**Entries shown:**
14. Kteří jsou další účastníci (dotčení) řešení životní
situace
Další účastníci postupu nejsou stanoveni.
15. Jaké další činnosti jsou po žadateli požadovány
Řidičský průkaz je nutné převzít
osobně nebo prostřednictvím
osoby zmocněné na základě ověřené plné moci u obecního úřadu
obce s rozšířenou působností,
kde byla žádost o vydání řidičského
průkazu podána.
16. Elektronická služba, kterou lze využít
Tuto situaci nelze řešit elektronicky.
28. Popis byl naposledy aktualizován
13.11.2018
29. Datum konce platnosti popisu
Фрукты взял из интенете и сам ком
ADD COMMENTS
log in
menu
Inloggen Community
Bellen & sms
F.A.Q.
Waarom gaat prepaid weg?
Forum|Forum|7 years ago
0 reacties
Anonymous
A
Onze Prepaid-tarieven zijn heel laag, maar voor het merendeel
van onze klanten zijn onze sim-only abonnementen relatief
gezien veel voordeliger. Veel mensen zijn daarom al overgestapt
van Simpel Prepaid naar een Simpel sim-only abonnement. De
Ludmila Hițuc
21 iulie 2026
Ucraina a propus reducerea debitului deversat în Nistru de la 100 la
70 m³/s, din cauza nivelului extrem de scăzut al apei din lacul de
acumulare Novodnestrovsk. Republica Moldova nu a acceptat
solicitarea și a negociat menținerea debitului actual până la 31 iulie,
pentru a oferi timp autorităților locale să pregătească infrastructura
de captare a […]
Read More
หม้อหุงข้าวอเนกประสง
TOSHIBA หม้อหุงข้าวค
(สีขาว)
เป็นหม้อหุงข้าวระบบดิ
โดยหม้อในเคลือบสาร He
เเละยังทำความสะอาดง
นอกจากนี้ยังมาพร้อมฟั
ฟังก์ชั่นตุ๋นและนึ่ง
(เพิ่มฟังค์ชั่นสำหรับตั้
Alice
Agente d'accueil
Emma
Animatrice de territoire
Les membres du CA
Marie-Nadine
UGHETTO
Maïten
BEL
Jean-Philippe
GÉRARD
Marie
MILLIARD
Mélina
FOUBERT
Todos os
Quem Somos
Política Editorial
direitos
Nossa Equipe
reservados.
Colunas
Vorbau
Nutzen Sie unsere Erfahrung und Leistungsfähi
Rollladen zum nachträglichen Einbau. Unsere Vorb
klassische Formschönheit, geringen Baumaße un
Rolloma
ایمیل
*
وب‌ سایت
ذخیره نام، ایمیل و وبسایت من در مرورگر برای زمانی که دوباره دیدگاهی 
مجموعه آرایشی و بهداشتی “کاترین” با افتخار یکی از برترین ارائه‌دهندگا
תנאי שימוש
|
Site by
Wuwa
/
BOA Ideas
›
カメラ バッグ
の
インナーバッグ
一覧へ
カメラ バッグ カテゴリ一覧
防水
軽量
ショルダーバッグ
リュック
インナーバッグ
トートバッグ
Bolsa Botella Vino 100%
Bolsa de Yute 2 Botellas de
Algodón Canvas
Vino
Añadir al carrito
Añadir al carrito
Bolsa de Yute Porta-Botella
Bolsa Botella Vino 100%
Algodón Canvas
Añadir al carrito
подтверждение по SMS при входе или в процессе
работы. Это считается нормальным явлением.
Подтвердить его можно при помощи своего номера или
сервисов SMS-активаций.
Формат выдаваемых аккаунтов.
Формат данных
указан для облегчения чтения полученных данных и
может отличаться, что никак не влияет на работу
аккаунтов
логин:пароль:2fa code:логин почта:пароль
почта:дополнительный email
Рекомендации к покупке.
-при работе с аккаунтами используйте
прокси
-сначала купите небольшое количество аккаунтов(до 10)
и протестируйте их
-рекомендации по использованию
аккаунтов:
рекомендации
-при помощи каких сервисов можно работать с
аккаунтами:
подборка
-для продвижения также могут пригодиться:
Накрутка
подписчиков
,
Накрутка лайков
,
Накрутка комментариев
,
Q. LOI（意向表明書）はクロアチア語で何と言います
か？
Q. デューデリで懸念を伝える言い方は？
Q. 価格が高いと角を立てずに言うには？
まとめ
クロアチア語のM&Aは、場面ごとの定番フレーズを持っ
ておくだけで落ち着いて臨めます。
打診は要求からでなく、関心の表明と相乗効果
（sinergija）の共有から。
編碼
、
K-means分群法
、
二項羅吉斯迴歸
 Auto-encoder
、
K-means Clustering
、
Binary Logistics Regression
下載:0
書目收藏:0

**To do:**
Reproduce the lines above without changes, starting with the first line and ending with the line that contains "obce s rozšířenou".

**Answer box:**
14. Kteří jsou další účastníci (dotčení) řešení životní
situace
Další účastníci postupu nejsou stanoveni.
15. Jaké další činnosti jsou po žadateli požadovány
Řidičský průkaz je nutné převzít
osobně nebo prostřednictvím
osoby zmocněné na základě ověřené plné moci u obecního úřadu
obce s rozšířenou působností,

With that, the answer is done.